_Brano selezionato_.
↓

La direzione verso cui si volgono ovviamente è quella della Mecca.
Sono le otto di sera, ora in cui ti aspetti che persone dai volti scavati, che normalmente fanno lavori faticosi siano a casa a riposarsi. Invece sono lì per l’ultima preghiera della giornata e non rinunciano a mettere nelle mani di Dio le ore trascorse e quelle che verranno. Io, insieme ad altri ospiti, faccio lo stesso e mi sento più leggero. Mi sembra, nel guardarli, che anche per loro sia così. Tra una invocazione dell’Imam e la risposta corale dei fedeli, l’atmosfera è intensa, il silenzio è assoluto. Quando la preghiera finisce, senza perdere un secondo, si alzano e alcuni vanno a disporre le seggiole per i numerosi ospiti che di lì a poco arriveranno a sentirci dialogare su “Le sfide dell’educazione in una società plurale”.
E’ accaduto due giorni fa alla Casa della Cultura musulmana di via Padova a Milano, luogo di aggregazione in cui la comunità islamica si ritrova a pregare, ma anche a festeggiare, far fare i compiti ai bambini e dibattere in incontri culturali come questo.
E’ un capannone di qualche ex fabbrica ripulito e addobbato con cura. Sulle pareti ci sono titoli di versetti del Corano. Ma il luogo è evidentemente inadeguato ad ospitare quella vivacità e varietà di iniziative.
Viene da pensare che umiliazione debba essere per persone che sono nate qui o che vi risiedono da decenni, come Benaissa Bounegab il presidente del Centro, in Italia dal 1975, non avere uno spazio dedicato alla preghiera, quasi fossero cittadini di serie B senza diritti, da tenere nascosti dalle “persone per bene”. Certo, sono costretti a subire tanta pubblicità negativa, ma la realtà quotidiana di queste persone però parla d’altro. Non c’è da stupirsi che questa sorta di segregazione abbia prodotto altrove tanta rabbia e cadute nel radicalismo fondamentalista.

↑

_Blocco dati_.
↓

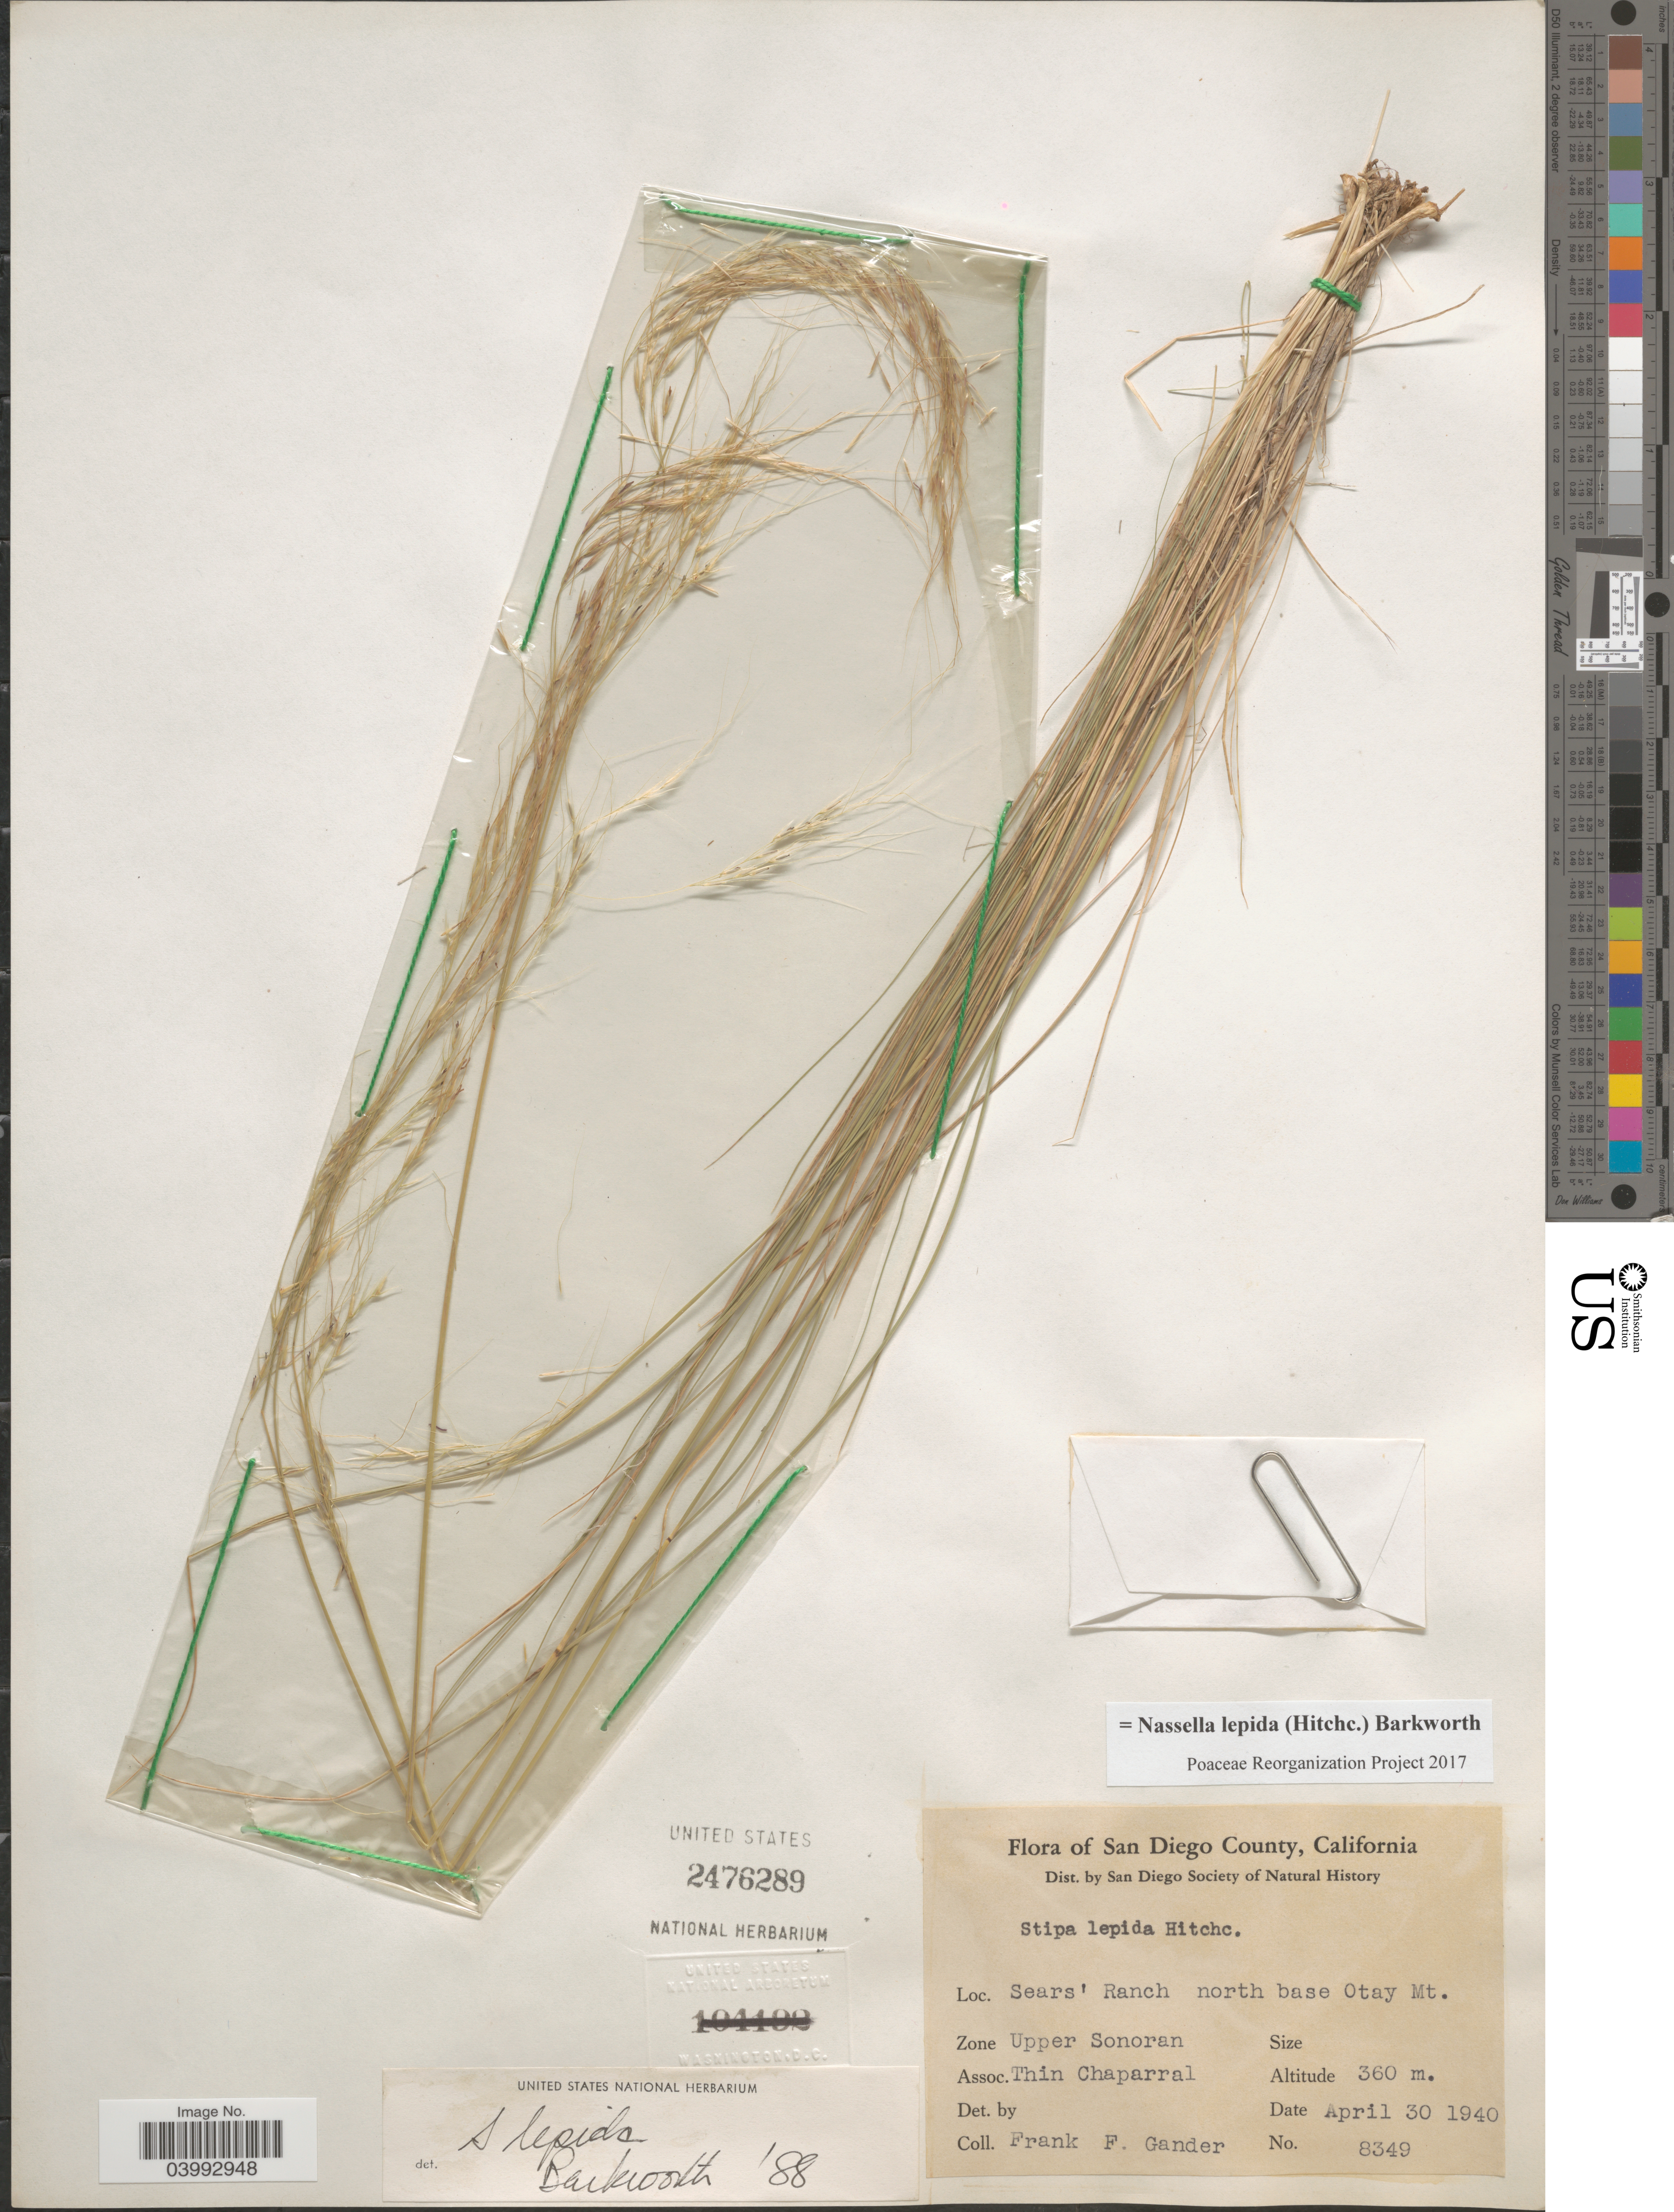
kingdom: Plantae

↑

_Da svolgere_.
1. Traduci in inglese questa frase del brano sulla Casa della Cultura musulmana di via Padova: "Sulle pareti ci sono titoli di versetti del Corano."
2. Prosegui il brano sulla Casa della Cultura musulmana di via Padova a partire dalla sua ultima frase.

_Risposte per compito_.
1. On the walls there are titles of verses from the Koran.

2.
Non è il caso della Casa della Cultura musulmana, da più di vent’anni impegnata a costruire integrazione e rapporti di solidarietà con le tante diverse etnie che popolano questa zona di Milano, ingiustamente ricordata più per alcuni episodi di violenza che per questa oasi di umanità.
E’ attraverso gli amici del Banco Alimentare che ho conosciuto Mahmoud Asfa, ingegnere giordano, ed ex presidente della Casa della Cultura, che mi ha invitato a parlare di educazione insieme all’attuale presidente Bounegab. E’ bastato che qualche mese fa un loro amico, portasse lì alcuni volontari del Banco, che ne è nata subito una stima reciproca, tanto che l’Imam non solo ha invitato i suoi fedeli a prendere parte alla giornata della Colletta alimentare, ma anche a darsi disponibili tutto l’anno per fare i volontari.
La stessa cosa è successa a Portofranco, centro di aiuto allo studio frequentato da circa 1700 studenti di cui 500 stranieri, dove i musulmani di questa comunità, invitati, si sono recati a vedere di cosa si trattava. Una cena insieme, e anche qui nascono spontanee amicizia e collaborazione.
L’altra sera si è parlato di quanto siano importanti ambiti di educazione al bene comune, perché solo dai giovani si può costruire una società pluralista, come ha ricordato Bounegab, per non ripetere gli errori della Francia dove si è scelta la strada dei ghetti di periferia in cui vige la legge del più forte e l’abbandono, e dove i giovani sono lasciati da soli.
“Quale sia invece la strada dell’integrazione scelta dall’Italia, dopo quarant’anni che vivo qui, ancora non l’ho capito” ha scherzato, facendo comunque capire il grave ritardo della nostra politica al riguardo. Eppure, l’esperienza meneghina mostra che un modello c’è: quello della collaborazione “dal basso” tra comunità in cui si viene educati al bene, al bello, al giusto, al vero.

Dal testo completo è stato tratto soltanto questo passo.